AP: Reviewed packet on differentiability. If a function is differentiable, then it must also be continuous. However, a continuous function is not necessarily differentiable. A function f(x) is considered differentiable if its derivative f'(x) is continuous for every point in a specified interval. If the derivative is not continuous, then the original function f(x) is not differentiable. Began implicit differentiation, to be continued next class.
Homework: AP free response problem due tomorrow
Honors: Went over tangent line equations worksheet. Learned product rule. Notes here
Tuesday
AP: Went over the homework, the AP free response problem. Continued implicit differentiation, a challenging topic. Worked through 2000AB5, a free response problem involving this topic. Notes
Homework: p. 142: 1-15, 29-34 (due Friday) (will discuss some on Thurs)
Wednesday
AP: No DS (substitute teacher today)
Honors: Using the product and quotient rules. Videos shown by substitute teacher.

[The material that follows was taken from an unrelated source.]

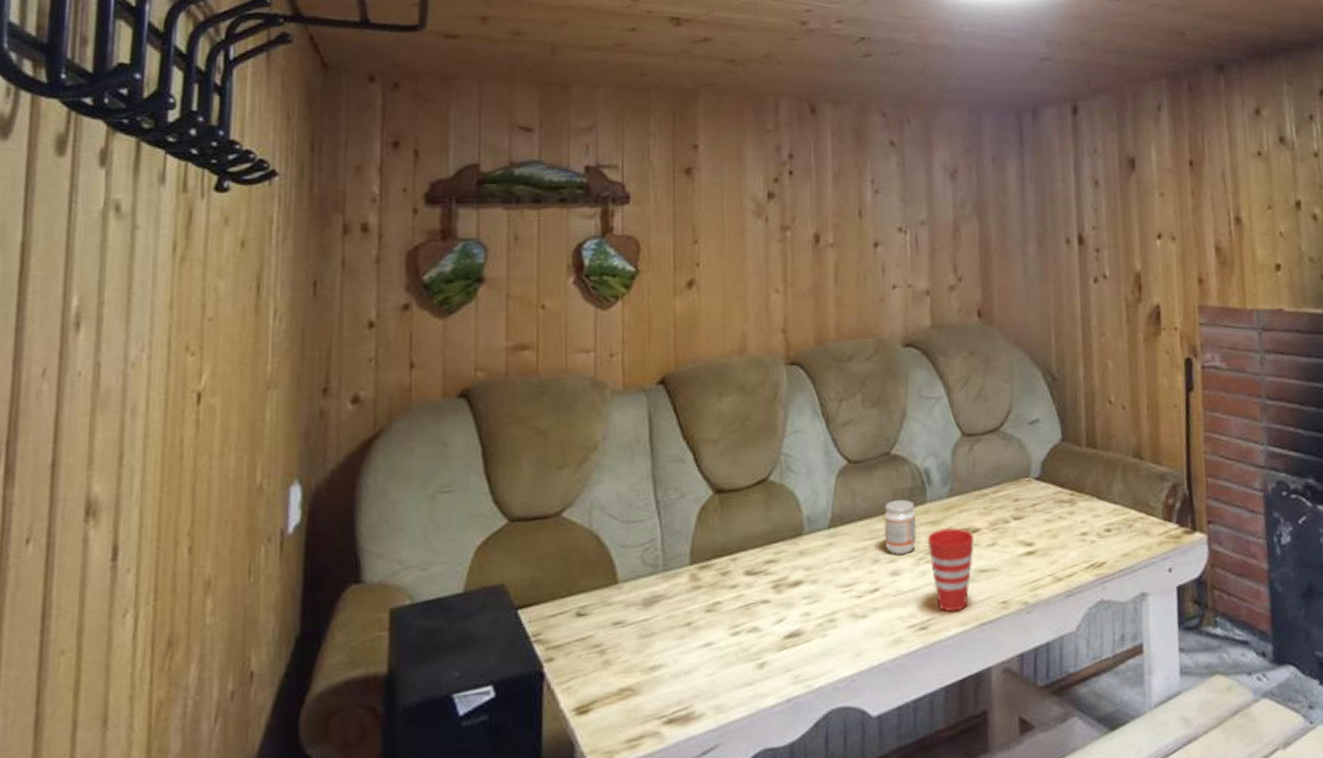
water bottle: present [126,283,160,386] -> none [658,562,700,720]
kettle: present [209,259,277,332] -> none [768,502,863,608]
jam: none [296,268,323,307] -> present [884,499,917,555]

Note homework modification: p. 124: #1-18 (due Friday)
Thursday
AP: Worked on implicit differentiation problems in class. Homework set due tomorrow. Passed out practice test for derivatives, due Tuesday.
Friday
AP: No DS because of NHS meeting.
Honors: Some re-teach on product and quotient rule. Explored relationship between a function and its derivative graphically through web applets. Homework that was assigned Wednesday extended to Monday.